Крешо застенчиво улыбался, а внутри у него все цвело от гордости, словно он действительно какой-то опасный соблазнитель. Было очень приятно, что у него есть девушка, пусть даже и не по-настоящему. Как бы нечаянно он оглянулся посмотреть на надоедливого полицейского, которому был обязан своим неожиданным счастьем. Худой молодой человек лет двадцати пяти, ненамного старше самого Крешо, с большими залысинами, судя по которым он через несколько лет совсем облысеет. Сидит в углу за столом и нервно кусает нижнюю губу, постукивает ногой, смотрит на него водянистыми светло-голубыми глазами.

— О чем задумался, любимый? — неожиданно спросила Ловорка из-за стойки и положила на руку Крешимира свою ладонь, маленькую и холодную.

Даже много лет спустя он будет помнить, как она произнесла слово «любимый» и прикоснулась к нему рукой, еще влажной после мытья стаканов.

— Люди, прекратите, я не могу это слышать, — закричал Миле, притворяясь сокрушенным. — Это просто нож в сердце.

Ловорка, не отводя взгляда от Крешо, улыбнулась словам Миле.

— Как там у вас было? — спросила она.

— Где? На позиции? Да так, неплохо, — сказал Крешо. — Один раз нас обстреляли из минометов, потом мы три дня не могли выбраться из бункера, но вообще-то…

— Три дня? — ужаснулась официантка.

Крешо серьезно кивнул.

— А все из-за него. Вот из-за этого, — вмешался Миле, указывая на Культуру.

— Да ладно, мать твою, и вовсе не из-за меня, — пытался защищаться Культура.

— Из-за тебя, из-за тебя, — твердо повторил сержант. — Все так получилось из-за тебя и глупого шаха.

Ловорка никак не могла понять, какая связь между шахом и минометным обстрелом, и военным пришлось ей объяснить.

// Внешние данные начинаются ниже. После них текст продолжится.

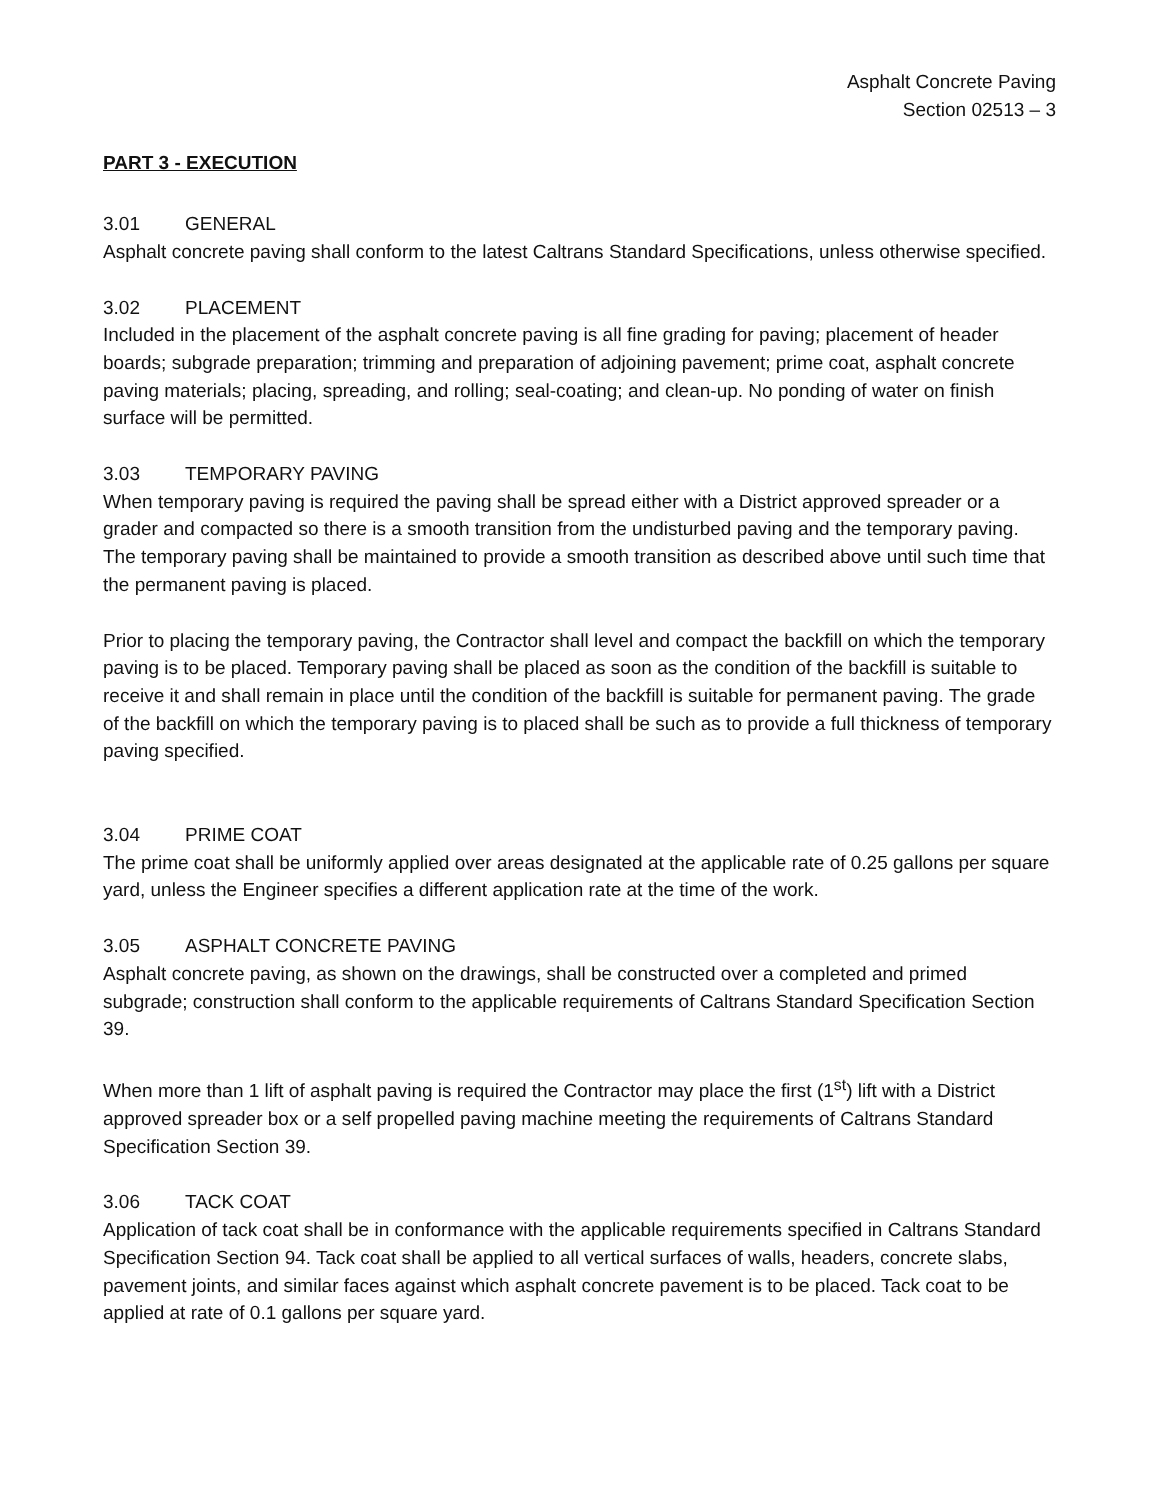Asphalt Concrete Paving
Section 02513 – 3
PART 3 - EXECUTION
3.01 GENERAL
Asphalt concrete paving shall conform to the latest Caltrans Standard Specifications, unless otherwise specified.
3.02 PLACEMENT
Included in the placement of the asphalt concrete paving is all fine grading for paving; placement of header boards; subgrade preparation; trimming and preparation of adjoining pavement; prime coat, asphalt concrete paving materials; placing, spreading, and rolling; seal-coating; and clean-up. No ponding of water on finish surface will be permitted.
3.03 TEMPORARY PAVING
When temporary paving is required the paving shall be spread either with a District approved spreader or a grader and compacted so there is a smooth transition from the undisturbed paving and the temporary paving. The temporary paving shall be maintained to provide a smooth transition as described above until such time that the permanent paving is placed.
Prior to placing the temporary paving, the Contractor shall level and compact the backfill on which the temporary paving is to be placed. Temporary paving shall be placed as soon as the condition of the backfill is suitable to receive it and shall remain in place until the condition of the backfill is suitable for permanent paving. The grade of the backfill on which the temporary paving is to placed shall be such as to provide a full thickness of temporary paving specified.
3.04 PRIME COAT
The prime coat shall be uniformly applied over areas designated at the applicable rate of 0.25 gallons per square yard, unless the Engineer specifies a different application rate at the time of the work.
3.05 ASPHALT CONCRETE PAVING
Asphalt concrete paving, as shown on the drawings, shall be constructed over a completed and primed subgrade; construction shall conform to the applicable requirements of Caltrans Standard Specification Section 39.
When more than 1 lift of asphalt paving is required the Contractor may place the first (1<sup>st</sup>) lift with a District approved spreader box or a self propelled paving machine meeting the requirements of Caltrans Standard Specification Section 39.
3.06 TACK COAT
Application of tack coat shall be in conformance with the applicable requirements specified in Caltrans Standard Specification Section 94. Tack coat shall be applied to all vertical surfaces of walls, headers, concrete slabs, pavement joints, and similar faces against which asphalt concrete pavement is to be placed. Tack coat to be applied at rate of 0.1 gallons per square yard.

Их позиция была на одной из гор над Клеком, в районе Дрниша, а через две горы от них располагались сербы. В телевизоре война выглядит очень динамично, но на самом деле солдаты в основном играли в карты, читали ковбойские романы, разогревали гуляш и пердели. За все девять месяцев, что они провели там, их взвод не выпустил в сторону сербских позиций ни одной пули или снаряда, да и сербы тоже были миролюбивы. Они друг о друге почти ничего бы и не знали, не будь радиостанций. А так, со скуки пользуясь «Моторолой», они подкалывали друг друга, оскорбляли, как принято говорить, на национальной почве, вели жаркие политические споры, обменивались похабными анекдотами и так далее, пока как-то вечером один командир с сербской стороны, некий поручик Любиша, не спросил:

— Алло, усташи, а в шахматы у вас там кто-нибудь играет? Эти мои здесь сплошные болваны, не могут отличить ладью от ферзя.

Ему ответил Культура, сказал, что готов с ним сыграть. А там, в бункере, у них не было ни шахматной доски, ни шахмат, и Культуре приходилось все держать в голове. Он сидел в углу с «Моторолой» в руке, глядя в одну точку и время от времени коротко что-нибудь сообщая Любише.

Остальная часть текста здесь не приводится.